Когда Проха мимо протопал, Сенька повернулся спиной, руки к мотне пристроил, вроде как нужное дело справляет. А потом двинул за прежним дружком.
Тот наподдал сапогом яблочный огрызок, заливисто свистнул на стаю голубей, что клевали навоз (они всполошились, заполоскали крыльями), да и свернул во двор, откуда удобно на Хитровскую площадь просквозить.
Сенька за ним.
Едва вышел из первой подворотни в сырой, тёмный двор, сзади — хвать за плечо, рванули с силой, развернули.
Проха! Учуял слежку, остромордый.
— Ты чё, — шипит, — ко мне прилип, рвань? Чего надо?
Так тряхнул за ворот, что у Сеньки голова мотнулась и из-за щеки вылетела дуля, от которой личность смотрелась скосорыленной. Пришлось эту маскарадную хитрость вовсе выплюнуть.
— Ты?! — ахнул Проха, и ноздри у него жадно раздулись. — Скорик? Ты-то мне и нужен!
И второй рукой тоже за ворот цап — не вырвешься. Хватка у Прохи была крепкая. Сенька знал: по части силы-ловкости тягаться с ним нечего. Самый лихой пацан на всей Хитровке. Полезешь махаться — накостыляет. Побежишь — догонит.
— А ну шагай за мной, — ухмыльнулся Проха. — Так пойдёшь или для почину юшку пустить?
— Куда идти-то? — спросил Сенька, так пока и не опомнившись от фиаски замечательно придуманной проекции. — Ты чего вцепился? Пусти!
Проха лягнул его носком сапога по щиколотке, больно.
— Пошли-пошли. Один хороший человек побалакать с тобой желает.
Если по-настоящему, по-хитровски драться — на кулаках или хоть ремнями — Проха бы в два счета его забил. Но зря что ли Сенька японской мордобойной премудрости обучался?
Когда Маса-сенсей понял, что настоящего бойца из Скорика не выйдет — очень уж ленив и боли боится, то сказал: не стану, Сенька-кун, тебя мужскому бою учить, научу женскому. Вот один такой урок, как бабе себя соблюсти, если охальник её за шиворот ухватил и сейчас бесчестить станет, Скорик сейчас и припомнил.
— Просе этого, — сказал сенсей, — торько пареная репка.
Ребром левой ладони, снизу, полагалось бить срамника по самому кончику носа, а как голову запрокинет — костяшками правой кисти в адамово яблоко.
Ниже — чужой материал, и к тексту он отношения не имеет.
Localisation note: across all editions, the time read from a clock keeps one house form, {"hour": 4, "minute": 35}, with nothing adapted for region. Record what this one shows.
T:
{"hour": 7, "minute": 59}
Сенька, наверно, раз тыщу этак по воздуху молотил: раз-два, левой-правой, по носу — в кадык, по носу — в кадык, раз-два, раз-два.
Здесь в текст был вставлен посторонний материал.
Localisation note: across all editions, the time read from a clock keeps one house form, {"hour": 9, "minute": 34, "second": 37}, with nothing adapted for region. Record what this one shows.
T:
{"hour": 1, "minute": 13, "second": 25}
Вот и сейчас это самое раз-два исполнил, полсекундочки всего и понадобилось.
Как пишут в книжках, результат превзошёл все ожидания.
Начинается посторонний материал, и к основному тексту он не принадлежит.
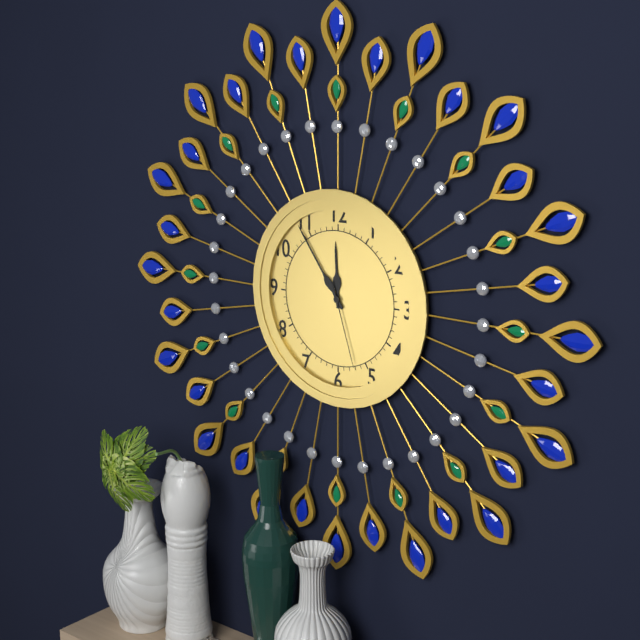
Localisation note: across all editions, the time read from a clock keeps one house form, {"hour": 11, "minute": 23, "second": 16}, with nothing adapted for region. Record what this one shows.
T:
{"hour": 11, "minute": 54, "second": 27}
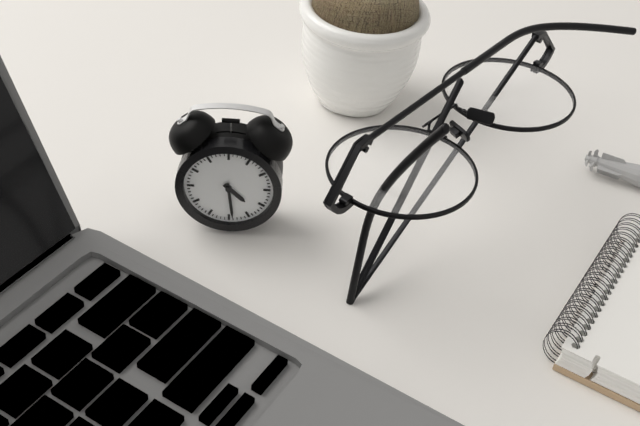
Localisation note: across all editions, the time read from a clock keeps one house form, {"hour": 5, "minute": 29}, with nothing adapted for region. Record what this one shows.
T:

От удара по носу — несильного, почти скользящего — Прохина голова мотнулась назад, а из дырок брызнуло кровью. Когда же Сенька сделал “два”, аккурат по подставленному горлу, Проха захрипел и повалился.
Сел на землю, одной рукой за горло держится, другой нос зажимает, рот разинут, глаза закатились. А кровищи-то, кровищи!
Скорик прямо напугался — не до смерти ли убил?
Сел на корточки:
— Эй, Проха, ты чё, помираешь что ли?
Потряс немножко.
Тот хрипит:
— Не бей… Не бей больше! А, а, а! — хочет вдохнуть, а никак.
Пока не опомнился, Сенька на него по всей форме насел:
— Говори, гад, на кого шестеришь! Не то вдарю по ушам — зенки повылезут! Ну! На Князя, да?
И замахнулся обеими руками (был ещё и такой приём, из несложных — нехорошему человеку разом пониже обоих ушей врезать).
— Нет, не на Князя… — Проха потрогал мокрый от крови нос. — Сломал… Костяшку сломал… У-у-у!
— А на кого? Да говори ты!
И кулаком ему — прямо в серёдку лба. Такого приёма сенсей не показывал, само собой получилось. Прохе-то, поди, ничего, а Сенька себе все пальцы поотшиб. Однако подействовало.
— Нет, там другой человек, пострашней Князя будет, — всхлипнул Проха, заслоняясь руками.
— Пострашней Князя? — дрогнул голосом Скорик. — Кто такой?
— Не знаю. Бородища у него чёрная, до пупа. Глаз тоже чёрный, блестящий. Боюсь я его.